◆ **REQUIRED WORK**: Work through the listing below, copying each line that carries the word "pixels".

◆ **STUDY MATERIAL**:
Content starts

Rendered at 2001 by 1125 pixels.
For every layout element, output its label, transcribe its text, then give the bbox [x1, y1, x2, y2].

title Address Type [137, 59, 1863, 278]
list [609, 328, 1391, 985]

Content ends
Content starts

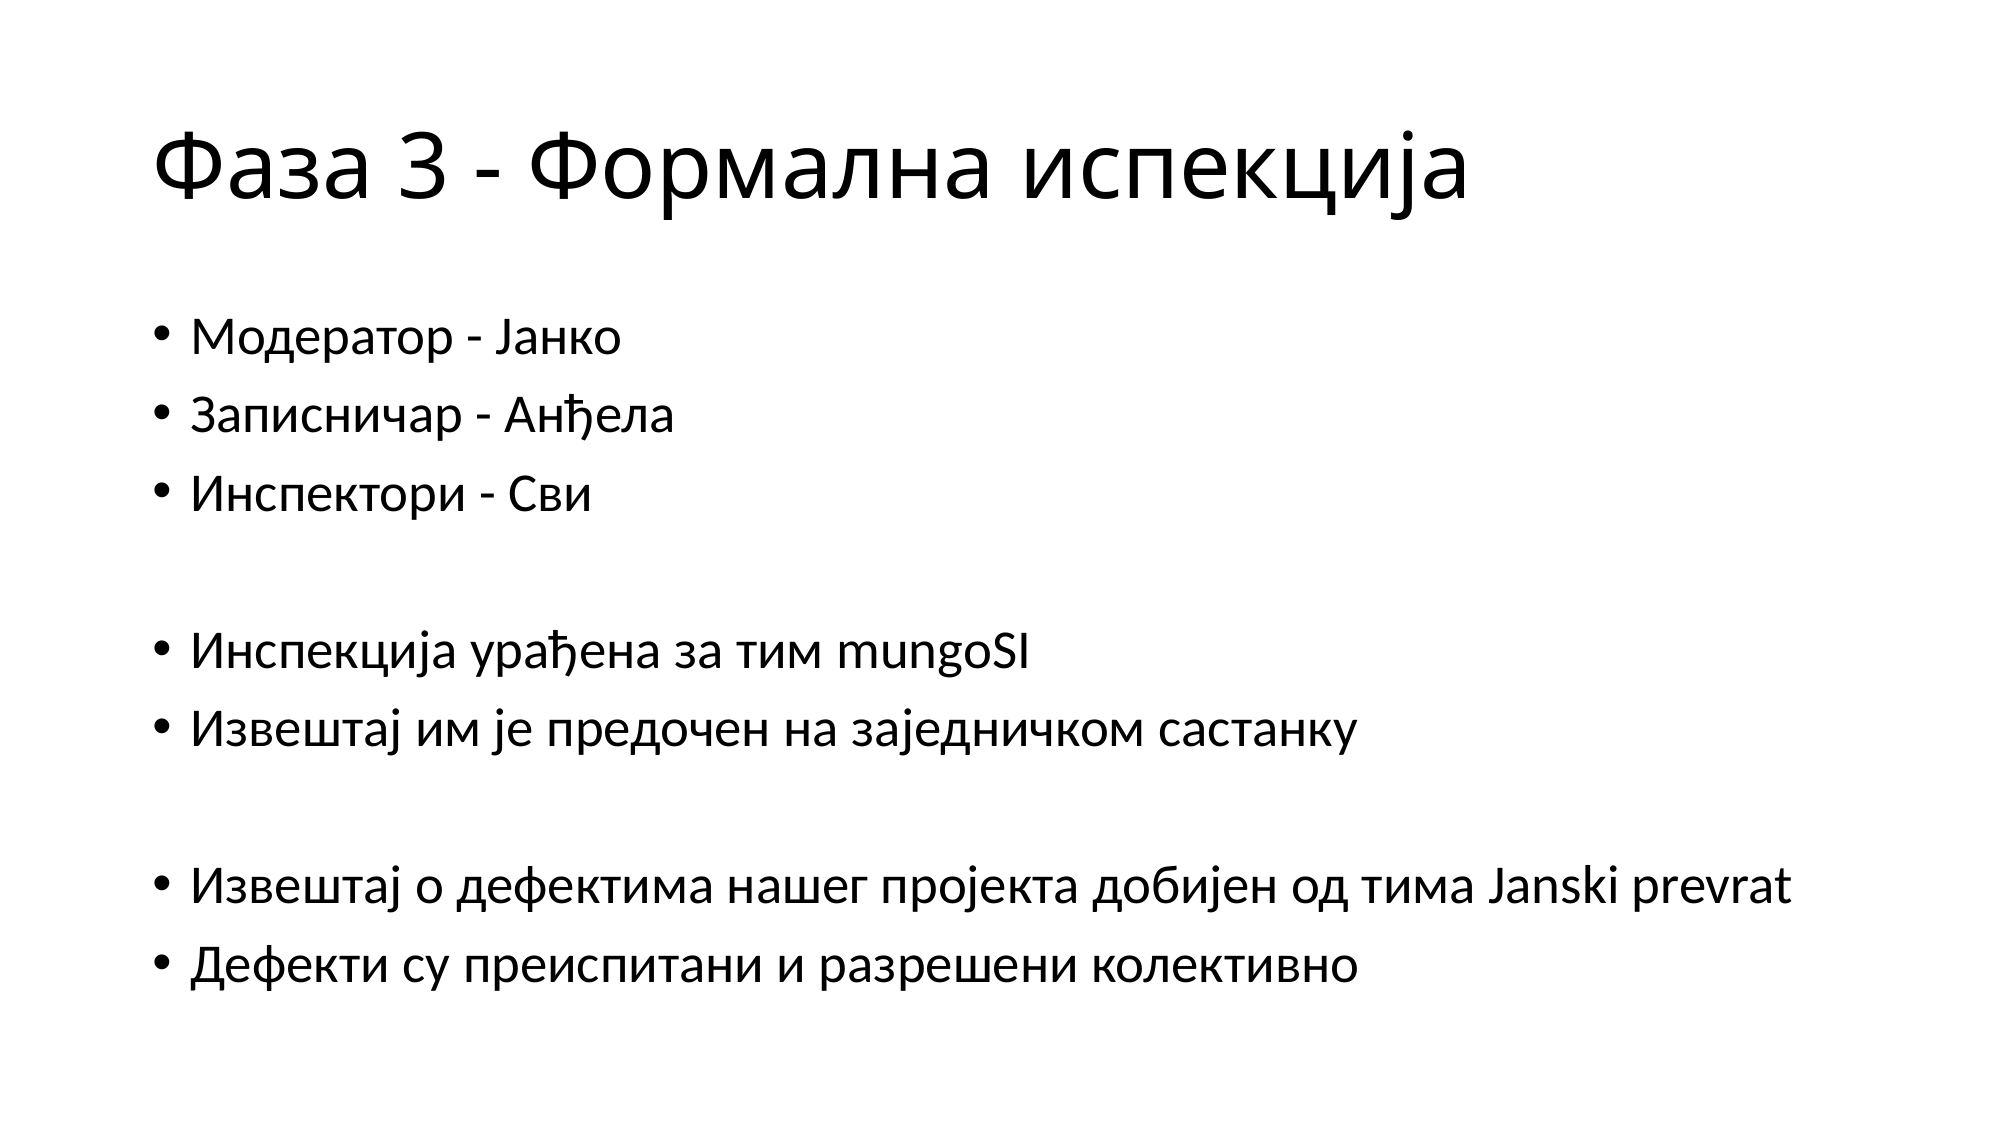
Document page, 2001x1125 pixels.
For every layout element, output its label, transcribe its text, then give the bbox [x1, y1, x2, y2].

Content ends
Content starts

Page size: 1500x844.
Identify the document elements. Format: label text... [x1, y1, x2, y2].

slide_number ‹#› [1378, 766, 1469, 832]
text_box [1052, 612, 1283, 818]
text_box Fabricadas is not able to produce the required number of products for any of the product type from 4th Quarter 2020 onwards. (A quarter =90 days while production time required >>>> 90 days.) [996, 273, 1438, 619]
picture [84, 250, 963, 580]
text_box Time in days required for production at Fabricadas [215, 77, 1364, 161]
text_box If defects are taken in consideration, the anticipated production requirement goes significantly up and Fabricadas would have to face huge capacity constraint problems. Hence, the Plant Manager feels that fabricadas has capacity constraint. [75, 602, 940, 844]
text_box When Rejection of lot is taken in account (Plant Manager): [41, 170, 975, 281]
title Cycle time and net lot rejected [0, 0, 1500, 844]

Content ends

◆ **TASK OUTPUT**:
Rendered at 2001 by 1125 pixels.
Document page, 2001x1125 pixels.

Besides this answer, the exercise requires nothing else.